ExxonMobil and its predecessor companies stretching back to Standard Oil were responsible for a whopping 5 percent of the world’s total carbon dioxide emissions between 1882 and 2002, thanks to the companies’ operations and the burning of their products, according to a recent study put out by the Coalition for Environmentally Responsible Economies and Friends of the Earth International.
The report exhorted Exxon shareholders to put pressure on the company to begin more aggressively developing its clean-energy portfolio and streamlining its operations. “There has already been some successful action by shareholders to change the direction of the company, and now we are providing them with more concrete and incontrovertible evidence to step up these actions,” said Jon Sohn, senior policy analyst at FoE. “The report exposes the financial repercussions related to liability that will occur down the line if the company does not clean up its act. Just as the tobacco industry suffered economic losses from [cancer-related] liability, the oil industry faces the same financial risks.”

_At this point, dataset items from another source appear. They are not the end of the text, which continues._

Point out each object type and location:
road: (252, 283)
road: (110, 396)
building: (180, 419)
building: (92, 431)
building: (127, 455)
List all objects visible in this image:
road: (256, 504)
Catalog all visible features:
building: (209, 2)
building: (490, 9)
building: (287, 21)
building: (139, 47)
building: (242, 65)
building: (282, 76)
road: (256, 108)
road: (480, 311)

According to Sohn, fast-improving techniques in climate modeling make it possible to devise precise climate-impact statements and measure a particular company’s liability. “The models for climate change are becoming rapidly more sophisticated,” he said. “We are now finally able to determine very specifically the causal relationship between changes in global climate and man-made emissions, and then further pin it down to specific companies and their carbon contribution.”

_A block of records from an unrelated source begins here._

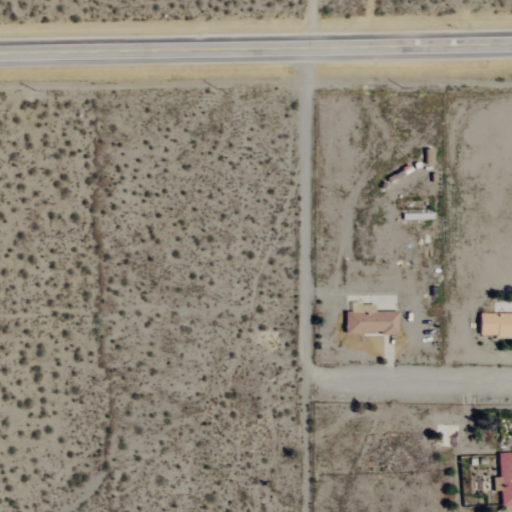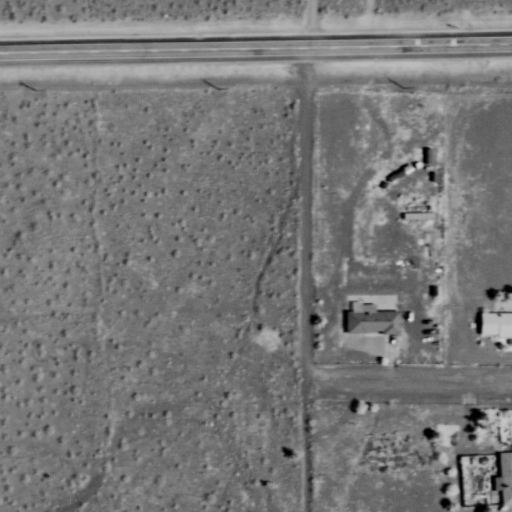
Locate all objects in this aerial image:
road: (311, 23)
road: (256, 47)
road: (299, 279)
building: (368, 320)
building: (494, 325)
road: (406, 385)
building: (503, 478)
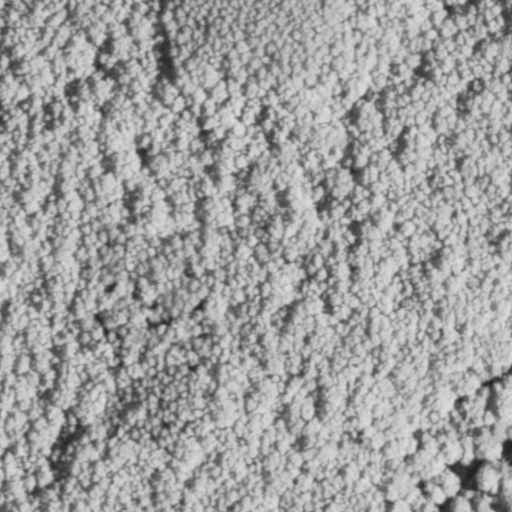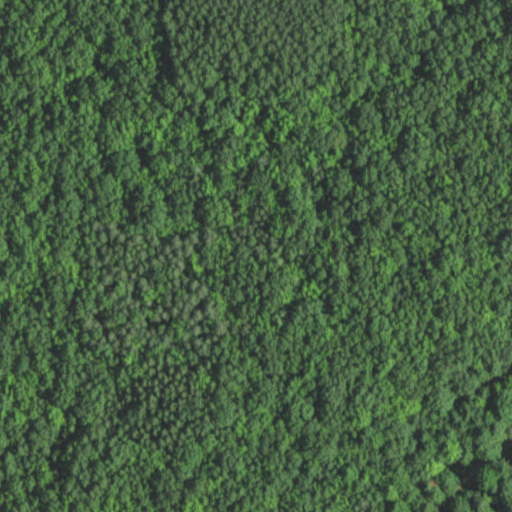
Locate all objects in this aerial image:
road: (467, 481)
road: (252, 500)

This is, indeed, the first time that the contribution of one company to global climate change has been calculated. Friends of the Earth says its new formula for developing corporate “climate footprint statements” will be used for a series of campaigns against other energy companies in the future. FoE has boiled the vast and ambiguous threat of climate change down to the brass tacks, translating it into the kind of language that corporate America can understand.